Book Groups and “the Good Old Days”

By Fsrcoin

I’m in two book groups. One, for about 25 years, originated among PSC co-workers. (The story goes that it began with two guys expecting two gals at a restaurant; the gals didn’t show; but the book was discussed anyway, and it grew from there). We meet monthly, reading serious fiction and non-fiction; talk about the book for an hour or more amid appetizers; then have dinner. It’s very convivial. And filling.

The other one is the Capital District Humanist Society’s. We read non-fiction books and discuss them intensively, page by page, for two hours, twice a month. We’ve been known to take a year on one book. No food.

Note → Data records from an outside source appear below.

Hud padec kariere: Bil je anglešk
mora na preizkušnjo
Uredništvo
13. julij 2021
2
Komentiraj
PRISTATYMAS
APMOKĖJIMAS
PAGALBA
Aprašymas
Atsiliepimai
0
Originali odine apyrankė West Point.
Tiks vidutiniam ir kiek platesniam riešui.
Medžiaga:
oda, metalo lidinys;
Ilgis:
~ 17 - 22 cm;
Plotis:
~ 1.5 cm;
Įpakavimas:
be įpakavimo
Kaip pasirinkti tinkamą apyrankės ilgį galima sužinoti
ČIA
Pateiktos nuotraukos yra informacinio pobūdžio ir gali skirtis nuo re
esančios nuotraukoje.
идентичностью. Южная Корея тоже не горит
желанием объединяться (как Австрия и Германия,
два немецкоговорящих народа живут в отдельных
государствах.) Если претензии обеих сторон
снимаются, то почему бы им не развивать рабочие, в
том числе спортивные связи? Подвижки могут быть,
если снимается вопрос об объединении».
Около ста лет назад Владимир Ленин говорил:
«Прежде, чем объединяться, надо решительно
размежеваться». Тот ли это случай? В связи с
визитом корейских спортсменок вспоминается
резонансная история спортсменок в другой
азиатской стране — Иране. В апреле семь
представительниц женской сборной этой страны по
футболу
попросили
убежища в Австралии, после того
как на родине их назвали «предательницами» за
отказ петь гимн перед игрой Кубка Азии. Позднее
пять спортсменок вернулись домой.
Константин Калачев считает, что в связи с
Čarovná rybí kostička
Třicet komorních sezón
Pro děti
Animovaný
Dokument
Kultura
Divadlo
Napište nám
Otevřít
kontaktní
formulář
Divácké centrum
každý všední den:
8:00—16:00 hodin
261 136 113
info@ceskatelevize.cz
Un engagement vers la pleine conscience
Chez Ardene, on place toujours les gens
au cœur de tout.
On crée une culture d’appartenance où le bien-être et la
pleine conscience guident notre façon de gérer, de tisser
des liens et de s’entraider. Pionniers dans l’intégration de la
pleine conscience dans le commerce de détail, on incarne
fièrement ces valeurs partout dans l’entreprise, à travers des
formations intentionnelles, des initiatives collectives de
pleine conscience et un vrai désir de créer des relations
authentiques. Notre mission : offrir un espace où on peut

The PSC group in particular has led me into very rewarding books I’d otherwise have missed. Though not all our selections have been winners. We often look back with bemusement on clunkers like Doris Lessing’s The Golden Notebook and Murakami’s A Wild Sheep Chase (which I still think was highly interesting).

And we seem to have a thing for “lifeboat” books: Unbroken, In the Heart of the Sea, The Life of Pi, Ahab’s Wife, Dead Wake, etc. Not to mention Three Men in a Boat.

Recently we read Mary Sharratt’s Illuminations, and before that, Geraldine Brooks’s The Secret Chord, historical novels about the mystic saint Hildegard of Bingen and King David respectively. Both made me really glad to live in modernity. If you doubt progress, read these books.

It’s natural to wonder how I’d have behaved in those past times. Hopefully not like the typical men portrayed. But you can’t graft modern sensibility, even hypothetically, onto long-ago people. Folks acted as they did because that was their world. Though each book did include at least one man we’d call good, they were truly exceptions.

Hildegard lived in 1100’s Germany. At age eight she was sent to accompany 14-year-old Jutta as monastery “anchorites.” I didn’t know what that meant. Neither did little Hildegard. But on the trip, her blood froze when someone used the words “walled in.”

That was literal. Jutta and Hildegard were immured in a small bare chamber and the entrance was bricked up. There was one window. A “hatch” delivered food. And if that weren’t awful enough, they were clothed in “hair shirts” – intentionally crafted to lacerate the skin.

“Saintly” Jutta, of noble birth. was there supposedly because being mad she was unmarriageable. Actually it was because she was no virgin – raped by her brother. But if not mad to start with, Jutta soon embarked on a project to starve and torture herself to death.

It took thirty years.*

When Hildegard at last emerged into daylight, amazingly she was not mad too. But by then she’d acquired some fellow inmates who formed the core of an abbey of nuns Hildegard went on to establish; something of a fairy tale after her ghastly beginnings.

If that story was ghastly, King David’s was worse. So blood-soaked, so full of human evil. (It too includes a royal brother-sister rape. Indeed, more than just rape.) Brooks’s novel hews quite close to the Bible’s detailed account. The only saving grace is that that was mostly if not entirely fiction. But the way its authors imagined a “hero” shows the barbarity of their minds and their world. Remarkable that people today consider this a “holy” book.

* An Afterward notes a different account saying the “enclosure” began six years later.